[Plain-text document sources]:
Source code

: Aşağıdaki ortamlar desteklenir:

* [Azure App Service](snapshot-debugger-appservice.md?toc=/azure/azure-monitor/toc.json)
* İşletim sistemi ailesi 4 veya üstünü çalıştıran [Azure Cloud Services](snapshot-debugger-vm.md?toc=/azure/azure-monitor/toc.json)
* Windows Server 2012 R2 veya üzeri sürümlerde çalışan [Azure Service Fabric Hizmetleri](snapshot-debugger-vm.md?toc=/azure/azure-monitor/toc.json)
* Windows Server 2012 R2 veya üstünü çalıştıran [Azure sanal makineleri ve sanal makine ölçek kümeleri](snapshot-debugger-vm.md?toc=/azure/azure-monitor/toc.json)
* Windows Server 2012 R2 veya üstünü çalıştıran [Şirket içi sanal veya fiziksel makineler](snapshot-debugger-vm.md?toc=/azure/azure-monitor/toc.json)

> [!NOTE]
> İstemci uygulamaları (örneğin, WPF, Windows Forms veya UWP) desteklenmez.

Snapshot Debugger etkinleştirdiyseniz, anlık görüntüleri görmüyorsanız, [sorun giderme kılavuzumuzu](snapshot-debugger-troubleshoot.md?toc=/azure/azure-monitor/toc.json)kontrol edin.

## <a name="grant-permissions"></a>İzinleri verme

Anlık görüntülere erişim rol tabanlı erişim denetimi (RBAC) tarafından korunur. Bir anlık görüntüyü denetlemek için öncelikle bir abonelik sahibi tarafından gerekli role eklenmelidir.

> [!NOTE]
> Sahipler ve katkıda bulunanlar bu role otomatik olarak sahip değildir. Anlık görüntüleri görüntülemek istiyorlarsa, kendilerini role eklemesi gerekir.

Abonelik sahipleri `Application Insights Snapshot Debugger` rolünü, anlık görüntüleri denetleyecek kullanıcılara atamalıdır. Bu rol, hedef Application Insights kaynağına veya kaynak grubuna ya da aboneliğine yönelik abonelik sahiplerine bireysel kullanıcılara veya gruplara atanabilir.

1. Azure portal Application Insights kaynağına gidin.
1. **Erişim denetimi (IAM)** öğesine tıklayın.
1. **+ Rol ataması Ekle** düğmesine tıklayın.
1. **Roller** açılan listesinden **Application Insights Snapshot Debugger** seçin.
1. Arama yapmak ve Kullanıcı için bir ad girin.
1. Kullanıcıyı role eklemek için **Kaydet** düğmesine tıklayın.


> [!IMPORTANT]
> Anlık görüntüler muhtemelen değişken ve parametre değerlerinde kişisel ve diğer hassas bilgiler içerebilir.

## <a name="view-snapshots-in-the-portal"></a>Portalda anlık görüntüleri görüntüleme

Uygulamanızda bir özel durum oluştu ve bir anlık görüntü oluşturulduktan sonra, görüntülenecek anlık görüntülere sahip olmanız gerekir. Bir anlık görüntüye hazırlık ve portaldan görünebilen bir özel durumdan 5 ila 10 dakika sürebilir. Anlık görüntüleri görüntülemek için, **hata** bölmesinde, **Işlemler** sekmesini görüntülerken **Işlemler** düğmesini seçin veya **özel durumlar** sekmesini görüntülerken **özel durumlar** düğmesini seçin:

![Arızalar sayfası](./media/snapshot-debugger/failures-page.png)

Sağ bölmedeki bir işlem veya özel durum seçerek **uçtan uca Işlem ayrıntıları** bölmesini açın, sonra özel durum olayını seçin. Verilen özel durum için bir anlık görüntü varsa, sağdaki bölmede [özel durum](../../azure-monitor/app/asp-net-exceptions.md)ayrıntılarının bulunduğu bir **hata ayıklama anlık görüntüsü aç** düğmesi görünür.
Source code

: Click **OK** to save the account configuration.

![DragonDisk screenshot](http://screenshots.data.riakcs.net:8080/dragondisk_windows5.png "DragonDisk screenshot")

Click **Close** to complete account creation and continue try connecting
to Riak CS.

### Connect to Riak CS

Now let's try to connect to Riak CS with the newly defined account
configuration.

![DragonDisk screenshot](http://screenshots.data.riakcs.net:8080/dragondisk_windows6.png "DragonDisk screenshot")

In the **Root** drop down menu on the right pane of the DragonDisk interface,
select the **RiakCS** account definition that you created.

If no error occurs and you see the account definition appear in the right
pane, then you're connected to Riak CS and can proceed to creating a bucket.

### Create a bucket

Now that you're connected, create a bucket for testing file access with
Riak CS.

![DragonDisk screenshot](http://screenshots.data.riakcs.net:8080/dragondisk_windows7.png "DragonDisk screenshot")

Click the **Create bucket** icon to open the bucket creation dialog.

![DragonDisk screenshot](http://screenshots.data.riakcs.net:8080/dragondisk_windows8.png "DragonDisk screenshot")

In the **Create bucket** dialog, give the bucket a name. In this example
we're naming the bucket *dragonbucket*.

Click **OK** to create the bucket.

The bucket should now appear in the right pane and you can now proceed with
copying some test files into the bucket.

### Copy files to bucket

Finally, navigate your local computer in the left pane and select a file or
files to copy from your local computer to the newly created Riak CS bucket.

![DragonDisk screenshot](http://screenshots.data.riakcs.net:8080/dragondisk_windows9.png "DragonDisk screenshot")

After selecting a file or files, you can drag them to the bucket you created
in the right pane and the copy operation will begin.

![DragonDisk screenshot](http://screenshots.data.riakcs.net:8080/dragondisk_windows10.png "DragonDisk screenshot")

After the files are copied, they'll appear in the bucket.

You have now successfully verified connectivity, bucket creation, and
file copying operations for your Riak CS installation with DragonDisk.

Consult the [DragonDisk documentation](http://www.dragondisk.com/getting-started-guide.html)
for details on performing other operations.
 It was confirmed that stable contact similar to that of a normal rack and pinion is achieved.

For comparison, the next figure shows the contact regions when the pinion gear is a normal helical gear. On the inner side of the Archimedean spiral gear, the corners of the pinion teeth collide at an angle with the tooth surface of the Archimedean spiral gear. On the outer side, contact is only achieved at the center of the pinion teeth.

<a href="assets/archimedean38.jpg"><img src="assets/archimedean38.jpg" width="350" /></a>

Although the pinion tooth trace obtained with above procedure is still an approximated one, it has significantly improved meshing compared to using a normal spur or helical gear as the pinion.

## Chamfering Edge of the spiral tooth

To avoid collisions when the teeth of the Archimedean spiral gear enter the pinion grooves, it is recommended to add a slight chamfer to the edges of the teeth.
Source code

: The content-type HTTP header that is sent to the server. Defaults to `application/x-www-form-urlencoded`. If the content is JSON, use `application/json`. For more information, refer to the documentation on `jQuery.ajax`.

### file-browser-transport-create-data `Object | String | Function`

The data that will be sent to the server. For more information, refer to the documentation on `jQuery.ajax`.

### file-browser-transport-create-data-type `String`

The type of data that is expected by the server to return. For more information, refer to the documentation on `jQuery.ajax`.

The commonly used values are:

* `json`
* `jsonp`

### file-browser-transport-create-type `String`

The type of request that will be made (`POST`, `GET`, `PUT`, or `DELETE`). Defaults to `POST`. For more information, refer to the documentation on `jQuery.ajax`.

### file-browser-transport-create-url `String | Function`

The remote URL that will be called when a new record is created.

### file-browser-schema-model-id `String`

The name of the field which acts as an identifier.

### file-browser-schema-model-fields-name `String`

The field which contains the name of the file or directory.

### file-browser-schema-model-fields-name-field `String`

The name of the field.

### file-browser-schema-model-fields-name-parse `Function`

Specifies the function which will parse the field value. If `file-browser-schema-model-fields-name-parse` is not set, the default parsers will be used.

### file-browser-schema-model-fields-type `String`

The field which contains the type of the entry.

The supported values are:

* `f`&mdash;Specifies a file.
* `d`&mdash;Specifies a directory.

[Exercise aim]: From the records above, repeat exactly the lines from the one with "role eklemesi gerekir." through the one with "1. **Roller** açılan", both included.

[Written answer]:
> Sahipler ve katkıda bulunanlar bu role otomatik olarak sahip değildir. Anlık görüntüleri görüntülemek istiyorlarsa, kendilerini role eklemesi gerekir.

Abonelik sahipleri `Application Insights Snapshot Debugger` rolünü, anlık görüntüleri denetleyecek kullanıcılara atamalıdır. Bu rol, hedef Application Insights kaynağına veya kaynak grubuna ya da aboneliğine yönelik abonelik sahiplerine bireysel kullanıcılara veya gruplara atanabilir.

1. Azure portal Application Insights kaynağına gidin.
1. **Erişim denetimi (IAM)** öğesine tıklayın.
1. **+ Rol ataması Ekle** düğmesine tıklayın.
1. **Roller** açılan listesinden **Application Insights Snapshot Debugger** seçin.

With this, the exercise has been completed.